> [Problem details] Up to and including the line containing "Ha a személyzet", set down each line of the entries below exactly, starting from the first, and leave out the rest.

(Excerpts from a dataset)

####

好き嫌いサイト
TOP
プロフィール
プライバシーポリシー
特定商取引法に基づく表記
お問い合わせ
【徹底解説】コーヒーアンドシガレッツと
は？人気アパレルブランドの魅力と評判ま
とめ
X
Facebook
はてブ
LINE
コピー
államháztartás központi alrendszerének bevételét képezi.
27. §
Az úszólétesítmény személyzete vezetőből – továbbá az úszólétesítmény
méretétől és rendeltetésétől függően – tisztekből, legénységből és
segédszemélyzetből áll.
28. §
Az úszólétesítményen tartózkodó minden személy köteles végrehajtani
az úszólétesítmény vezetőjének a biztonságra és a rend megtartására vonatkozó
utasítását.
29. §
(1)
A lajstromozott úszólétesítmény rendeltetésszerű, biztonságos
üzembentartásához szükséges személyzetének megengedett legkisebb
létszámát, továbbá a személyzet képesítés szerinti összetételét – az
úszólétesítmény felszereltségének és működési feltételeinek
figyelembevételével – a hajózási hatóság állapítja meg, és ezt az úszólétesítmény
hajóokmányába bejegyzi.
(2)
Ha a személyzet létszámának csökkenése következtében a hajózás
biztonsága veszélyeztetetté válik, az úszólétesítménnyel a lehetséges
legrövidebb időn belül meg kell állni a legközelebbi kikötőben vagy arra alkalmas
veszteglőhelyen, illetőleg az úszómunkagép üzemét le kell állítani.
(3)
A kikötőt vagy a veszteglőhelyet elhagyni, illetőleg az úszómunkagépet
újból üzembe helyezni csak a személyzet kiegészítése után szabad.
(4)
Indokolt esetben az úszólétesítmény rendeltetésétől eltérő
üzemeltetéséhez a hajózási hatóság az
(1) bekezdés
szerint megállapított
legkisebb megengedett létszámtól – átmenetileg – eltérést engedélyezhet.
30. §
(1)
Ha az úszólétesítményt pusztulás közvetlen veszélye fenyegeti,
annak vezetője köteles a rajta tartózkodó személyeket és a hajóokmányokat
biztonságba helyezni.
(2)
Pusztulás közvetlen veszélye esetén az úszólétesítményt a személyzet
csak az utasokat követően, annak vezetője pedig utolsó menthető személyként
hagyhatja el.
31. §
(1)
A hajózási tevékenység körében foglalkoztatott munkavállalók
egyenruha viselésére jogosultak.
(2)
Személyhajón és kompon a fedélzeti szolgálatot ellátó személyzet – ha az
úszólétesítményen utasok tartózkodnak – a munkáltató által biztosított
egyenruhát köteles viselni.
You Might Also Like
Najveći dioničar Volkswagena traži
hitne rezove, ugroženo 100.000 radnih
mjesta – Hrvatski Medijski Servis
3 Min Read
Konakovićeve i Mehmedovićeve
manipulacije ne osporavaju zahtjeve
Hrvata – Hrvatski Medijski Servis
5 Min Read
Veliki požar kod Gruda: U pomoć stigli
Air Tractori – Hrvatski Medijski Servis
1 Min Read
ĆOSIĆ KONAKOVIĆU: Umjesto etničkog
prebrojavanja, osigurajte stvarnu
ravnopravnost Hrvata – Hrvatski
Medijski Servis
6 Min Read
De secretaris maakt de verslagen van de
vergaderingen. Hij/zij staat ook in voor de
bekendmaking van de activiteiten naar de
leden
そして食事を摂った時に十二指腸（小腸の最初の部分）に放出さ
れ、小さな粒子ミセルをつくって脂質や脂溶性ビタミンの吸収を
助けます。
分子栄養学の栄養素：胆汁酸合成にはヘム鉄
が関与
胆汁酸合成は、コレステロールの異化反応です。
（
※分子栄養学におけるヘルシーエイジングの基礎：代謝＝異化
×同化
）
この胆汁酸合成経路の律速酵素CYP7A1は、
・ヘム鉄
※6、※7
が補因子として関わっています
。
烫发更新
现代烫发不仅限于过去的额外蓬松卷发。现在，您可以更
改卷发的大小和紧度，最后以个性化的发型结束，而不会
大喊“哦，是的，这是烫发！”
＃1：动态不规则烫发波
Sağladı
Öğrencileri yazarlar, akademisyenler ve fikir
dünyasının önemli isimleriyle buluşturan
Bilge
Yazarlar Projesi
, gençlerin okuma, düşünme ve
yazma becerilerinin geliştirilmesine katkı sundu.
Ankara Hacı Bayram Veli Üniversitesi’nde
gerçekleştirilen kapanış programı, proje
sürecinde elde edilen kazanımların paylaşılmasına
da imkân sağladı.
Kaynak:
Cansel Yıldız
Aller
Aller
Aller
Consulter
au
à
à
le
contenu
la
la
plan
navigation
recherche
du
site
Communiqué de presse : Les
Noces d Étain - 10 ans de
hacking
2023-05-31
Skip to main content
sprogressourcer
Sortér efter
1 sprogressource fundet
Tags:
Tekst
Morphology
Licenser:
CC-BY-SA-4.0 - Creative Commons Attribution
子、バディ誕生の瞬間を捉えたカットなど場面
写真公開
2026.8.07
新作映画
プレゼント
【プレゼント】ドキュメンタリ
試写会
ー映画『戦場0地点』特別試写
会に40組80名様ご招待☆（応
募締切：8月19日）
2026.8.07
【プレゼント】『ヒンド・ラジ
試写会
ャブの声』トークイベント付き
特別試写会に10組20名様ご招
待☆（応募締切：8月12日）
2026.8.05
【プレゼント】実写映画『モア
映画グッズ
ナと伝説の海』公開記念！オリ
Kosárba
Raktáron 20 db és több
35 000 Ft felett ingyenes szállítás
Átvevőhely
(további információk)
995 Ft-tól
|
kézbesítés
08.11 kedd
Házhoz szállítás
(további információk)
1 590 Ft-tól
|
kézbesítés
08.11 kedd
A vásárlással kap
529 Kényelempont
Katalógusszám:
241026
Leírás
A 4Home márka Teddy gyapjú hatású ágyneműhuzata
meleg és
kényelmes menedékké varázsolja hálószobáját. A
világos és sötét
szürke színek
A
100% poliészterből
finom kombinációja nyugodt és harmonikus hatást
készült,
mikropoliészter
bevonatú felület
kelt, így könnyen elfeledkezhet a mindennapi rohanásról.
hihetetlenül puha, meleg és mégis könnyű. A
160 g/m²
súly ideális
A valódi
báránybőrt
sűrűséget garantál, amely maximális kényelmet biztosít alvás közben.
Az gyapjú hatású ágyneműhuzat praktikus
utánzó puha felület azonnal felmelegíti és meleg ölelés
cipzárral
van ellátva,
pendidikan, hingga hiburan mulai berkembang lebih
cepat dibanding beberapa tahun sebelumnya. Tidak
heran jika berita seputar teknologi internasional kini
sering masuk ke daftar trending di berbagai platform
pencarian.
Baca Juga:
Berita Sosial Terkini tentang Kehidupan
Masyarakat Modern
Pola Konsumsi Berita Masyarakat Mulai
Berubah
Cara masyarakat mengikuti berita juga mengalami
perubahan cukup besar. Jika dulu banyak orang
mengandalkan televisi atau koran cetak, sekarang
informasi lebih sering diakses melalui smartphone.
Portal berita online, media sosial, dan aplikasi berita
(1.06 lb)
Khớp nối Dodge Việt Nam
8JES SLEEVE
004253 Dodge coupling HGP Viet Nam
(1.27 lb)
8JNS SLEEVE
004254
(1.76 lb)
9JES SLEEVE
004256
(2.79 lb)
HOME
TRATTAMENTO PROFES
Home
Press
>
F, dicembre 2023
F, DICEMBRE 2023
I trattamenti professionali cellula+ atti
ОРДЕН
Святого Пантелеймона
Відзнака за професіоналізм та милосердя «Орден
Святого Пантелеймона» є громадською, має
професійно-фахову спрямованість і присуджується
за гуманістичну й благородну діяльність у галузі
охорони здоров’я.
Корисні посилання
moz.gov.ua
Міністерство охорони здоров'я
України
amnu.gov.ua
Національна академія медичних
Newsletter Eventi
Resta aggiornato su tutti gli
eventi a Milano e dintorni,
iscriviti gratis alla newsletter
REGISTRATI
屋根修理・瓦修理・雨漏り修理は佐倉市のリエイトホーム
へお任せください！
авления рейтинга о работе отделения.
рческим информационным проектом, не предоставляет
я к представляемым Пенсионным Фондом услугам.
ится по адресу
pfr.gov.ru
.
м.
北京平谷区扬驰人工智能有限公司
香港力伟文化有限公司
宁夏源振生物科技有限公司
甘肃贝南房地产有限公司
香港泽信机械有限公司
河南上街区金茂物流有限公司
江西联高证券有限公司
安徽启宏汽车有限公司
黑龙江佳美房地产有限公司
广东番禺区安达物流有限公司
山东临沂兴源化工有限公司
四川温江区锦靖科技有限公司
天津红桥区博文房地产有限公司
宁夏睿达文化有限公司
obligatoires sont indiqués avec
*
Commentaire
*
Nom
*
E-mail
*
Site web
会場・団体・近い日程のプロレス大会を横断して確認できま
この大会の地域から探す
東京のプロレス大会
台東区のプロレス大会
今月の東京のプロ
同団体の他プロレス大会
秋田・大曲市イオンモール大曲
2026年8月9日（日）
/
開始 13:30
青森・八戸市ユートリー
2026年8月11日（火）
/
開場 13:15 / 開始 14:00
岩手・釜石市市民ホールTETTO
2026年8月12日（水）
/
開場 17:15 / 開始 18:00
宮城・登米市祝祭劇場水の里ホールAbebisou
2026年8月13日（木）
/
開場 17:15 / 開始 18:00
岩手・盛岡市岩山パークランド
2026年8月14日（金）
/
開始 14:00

####

> [Solution to the exercise]
好き嫌いサイト
TOP
プロフィール
プライバシーポリシー
特定商取引法に基づく表記
お問い合わせ
【徹底解説】コーヒーアンドシガレッツと
は？人気アパレルブランドの魅力と評判ま
とめ
X
Facebook
はてブ
LINE
コピー
államháztartás központi alrendszerének bevételét képezi.
27. §
Az úszólétesítmény személyzete vezetőből – továbbá az úszólétesítmény
méretétől és rendeltetésétől függően – tisztekből, legénységből és
segédszemélyzetből áll.
28. §
Az úszólétesítményen tartózkodó minden személy köteles végrehajtani
az úszólétesítmény vezetőjének a biztonságra és a rend megtartására vonatkozó
utasítását.
29. §
(1)
A lajstromozott úszólétesítmény rendeltetésszerű, biztonságos
üzembentartásához szükséges személyzetének megengedett legkisebb
létszámát, továbbá a személyzet képesítés szerinti összetételét – az
úszólétesítmény felszereltségének és működési feltételeinek
figyelembevételével – a hajózási hatóság állapítja meg, és ezt az úszólétesítmény
hajóokmányába bejegyzi.
(2)
Ha a személyzet létszámának csökkenése következtében a hajózás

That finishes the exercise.